Developing Vipashyana as Explained in the Lam-rim Tradition

Vipashyana meditation, as explained in the lam-rim tradition, is essential for cutting the root of samsara by realizing voidness (emptiness), the opposite of the unawareness that grasps at truly established existence, and must be developed alongside shamatha. One begins with understanding of the lack of an impossible “soul” of a person, and for that practitioners use lines of reasonings such as “neither one nor many” through a four-point analysis that clearly identifies the object to be negated – the false inherently existent “me” – to reach the conviction that this “me” cannot exist as either one or many with its basis of aggregate factors. This analysis leads to total absorption on space-like voidness, where the mind rests single-pointedly in the bare absence of inherent existence, alternating between discerning and stabilizing meditation to maintain both conviction and clarity. In the subsequent attainment (post-meditation period), all conventional phenomena are understood to function like illusions: they appear inherently existent yet are seen as dependent on mental labeling and causes, enabling cause and effect to operate precisely because of their voidness. The same insight is then extended to all phenomena – physical forms, consciousnesses, noncongruent affecting variables and static phenomena such as space and voidness itself – by applying the “neither one nor many” reasoning to show that nothing exists truly independently from its own side. Developing genuine vipashyana requires avoiding four mistaken approaches to voidness meditation, such as blank-mindedness or over-reliance on analysis alone, and instead skillfully alternating analytic discernment with stabilizing concentration.
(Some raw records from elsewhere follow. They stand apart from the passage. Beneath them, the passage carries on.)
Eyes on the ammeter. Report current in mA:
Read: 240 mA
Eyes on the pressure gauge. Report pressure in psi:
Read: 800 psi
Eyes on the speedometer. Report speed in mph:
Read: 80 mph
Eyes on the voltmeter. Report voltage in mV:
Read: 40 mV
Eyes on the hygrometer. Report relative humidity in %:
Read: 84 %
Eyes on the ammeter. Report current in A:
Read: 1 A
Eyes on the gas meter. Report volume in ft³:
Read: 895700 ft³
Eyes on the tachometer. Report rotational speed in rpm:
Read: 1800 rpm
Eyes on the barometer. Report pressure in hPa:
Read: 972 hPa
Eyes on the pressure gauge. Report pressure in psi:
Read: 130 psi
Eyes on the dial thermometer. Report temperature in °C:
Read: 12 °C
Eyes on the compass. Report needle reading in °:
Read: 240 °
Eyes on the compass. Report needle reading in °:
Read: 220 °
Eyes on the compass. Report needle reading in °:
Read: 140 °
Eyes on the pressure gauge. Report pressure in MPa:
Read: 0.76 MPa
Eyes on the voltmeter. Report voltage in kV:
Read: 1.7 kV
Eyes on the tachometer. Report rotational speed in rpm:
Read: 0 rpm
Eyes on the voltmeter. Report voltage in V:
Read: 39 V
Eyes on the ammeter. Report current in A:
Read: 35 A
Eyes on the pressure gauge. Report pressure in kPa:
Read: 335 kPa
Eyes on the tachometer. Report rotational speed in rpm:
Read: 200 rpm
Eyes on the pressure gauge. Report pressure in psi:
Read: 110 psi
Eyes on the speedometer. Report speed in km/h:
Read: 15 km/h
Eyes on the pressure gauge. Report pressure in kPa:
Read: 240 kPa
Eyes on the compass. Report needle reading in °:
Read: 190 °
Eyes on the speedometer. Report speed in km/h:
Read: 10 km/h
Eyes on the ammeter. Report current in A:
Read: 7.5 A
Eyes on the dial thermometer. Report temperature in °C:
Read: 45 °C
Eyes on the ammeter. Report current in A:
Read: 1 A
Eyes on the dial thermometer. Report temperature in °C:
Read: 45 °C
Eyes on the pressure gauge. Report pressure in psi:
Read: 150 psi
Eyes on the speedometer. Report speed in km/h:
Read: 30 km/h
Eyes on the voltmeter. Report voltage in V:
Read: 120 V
Through repeated practice, the joined pair of shamatha and vipashyana matures into a non-conceptual straightforward cognition of voidness, propelling the practitioner onto the pathway mind of seeing as an arya. On the subsequent accustoming pathway mind, the eight branches of the noble path are cultivated within the three higher trainings, leading ultimately to liberation as an arhat or full enlightenment as a Buddha for the benefit of all beings.